Hospital Regional de Altamira recebe novos equipamentos de UTI

Os equipamentos irão reforçar a capacidade de atendimento da unidade, referência para uma população de mais de 500 mil habitantes na região do Xingu

O Hospital Regional Público da Transamazônica (HRPT), em Altamira, recebeu, na manhã desta segunda-feira, 25/5, dois respiradores mecânicos e oito bombas de infusão, que irão reforçar o combate ao novo coronavírus (Covid-19). Os equipamentos foram obtidos pelo governo do Estado por meio de articulação junto ao Ministério da Saúde.

Com o recebimento, o hospital, que é gerenciado pela Pró-Saúde, passa a possuir um total de 25 respiradores.

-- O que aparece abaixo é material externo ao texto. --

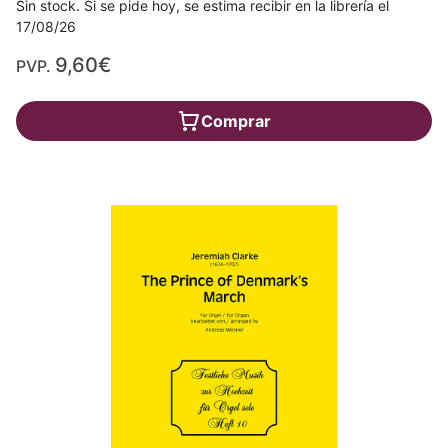
Sin stock. Si se pide hoy, se estima recibir en la librería el
17/08/26
9,60€
PVP.
Comprar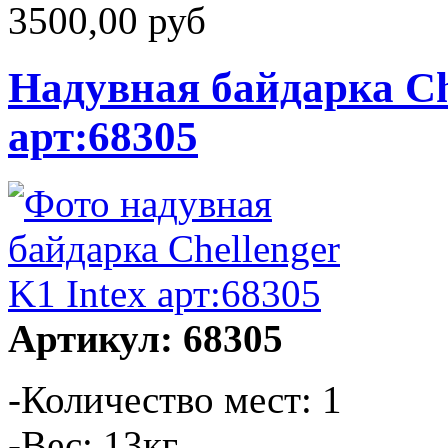
3500,00 руб
Надувная байдарка Che
арт:68305
Артикул: 68305
-Количество мест: 1
-Вес: 13кг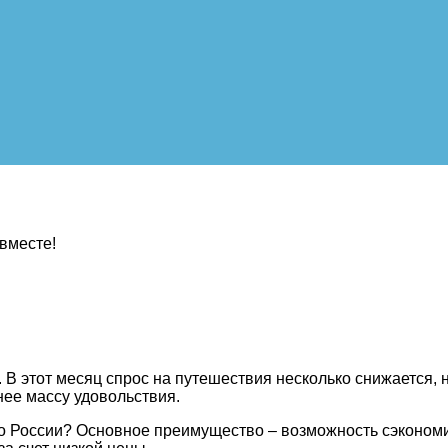
вместе!
 В этот месяц спрос на путешествия несколько снижается, 
нее массу удовольствия.
по России? Основное преимущество – возможность сэкономи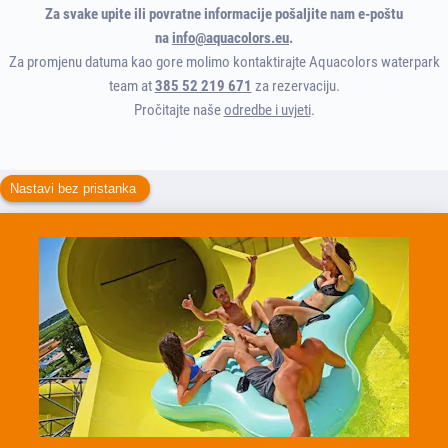
Za svake upite ili povratne informacije pošaljite nam e-poštu
na
info@aquacolors.eu
.
Za promjenu datuma kao gore molimo kontaktirajte Aquacolors waterpark
team at
385 52 219 671
za rezervaciju.
Pročitajte naše
odredbe i uvjeti
.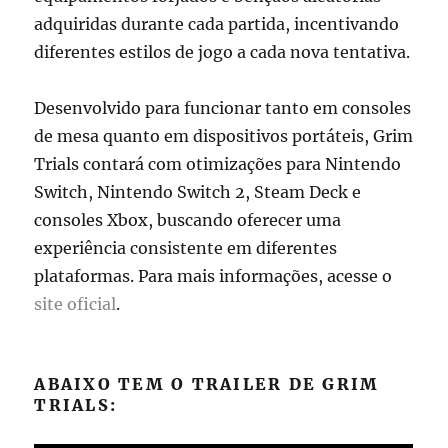
adquiridas durante cada partida, incentivando
diferentes estilos de jogo a cada nova tentativa.
Desenvolvido para funcionar tanto em consoles
de mesa quanto em dispositivos portáteis, Grim
Trials contará com otimizações para Nintendo
Switch, Nintendo Switch 2, Steam Deck e
consoles Xbox, buscando oferecer uma
experiência consistente em diferentes
plataformas. Para mais informações, acesse o
site oficial
.
ABAIXO TEM O TRAILER DE GRIM
TRIALS: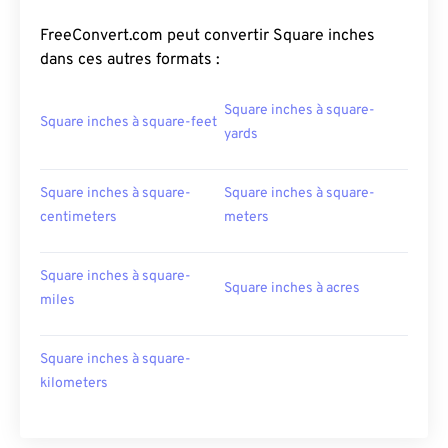
FreeConvert.com peut convertir Square inches
dans ces autres formats :
Square inches à square-
Square inches à square-feet
yards
Square inches à square-
Square inches à square-
centimeters
meters
Square inches à square-
Square inches à acres
miles
Square inches à square-
kilometers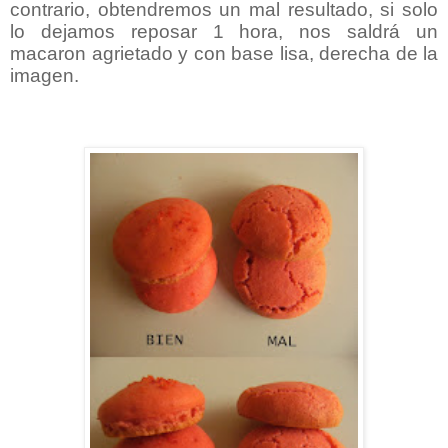
contrario, obtendremos un mal resultado, si solo
lo dejamos reposar 1 hora, nos saldrá un
macaron agrietado y con base lisa, derecha de la
imagen.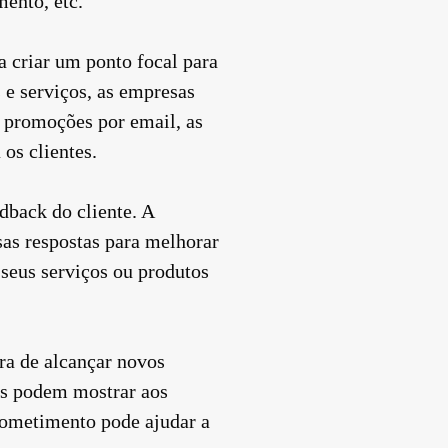
mento, etc.
a criar um ponto focal para
e serviços, as empresas
 promoções por email, as
os clientes.
edback do cliente. A
sas respostas para melhorar
 seus serviços ou produtos
ra de alcançar novos
sas podem mostrar aos
rometimento pode ajudar a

De acordo com Edson Primo, diretor Hospitalar da unidade, os equipamentos chegam num um momento importante. “O material reforça a estrutura do Hospital Regional, que é referência para o acolhimento de pacientes com Covid-19. É importante agradecer o empenho do Governo para a região do Xingu”, afirmou.

Referência para mais de 500 mil pessoas nos nove municípios que atende, o hospital, que pertence ao Governo do Estado e é administrado pela Pró-Saúde, realizou 408.122 atendimentos em 2019, e alcançou índice de aprovação de 99,48% dos usuários acolhidos pelo hospital no ano passado.

Sobre a Pró-Saúde

A Pró-Saúde é uma entidade filantrópica que realiza a gestão de serviços de saúde e administração hospitalar há mais de 50 anos. Seu trabalho de inteligência visa a promoção da qualidade, humanização e sustentabilidade.

Com 16 mil colaboradores e mais de 1 milhão de pacientes atendidos por mês, é uma das maiores do mercado em que atua no Brasil. Atualmente realiza a gestão de unidades de saúde presentes em 24 cidades de 12 Estados brasileiros — a maioria no âmbito do SUS (Sistema Único de Saúde). Atua amparada por seus princípios organizacionais, governança corporativa, política de integridade e valores cristãos.

A criação da Pró-Saúde fez parte de um movimento que estava à frente de seu tempo: a profissionalização da ação beneficente na saúde, um passo necessário para a melhoria da qualidade do atendimento aos pacientes que não podiam pagar pelo serviço. O padre Niversindo Antônio Cherubin, defensor da gestão profissional da saúde e também pioneiro na criação de cursos de Administração Hospitalar no País, foi o primeiro presidente da instituição.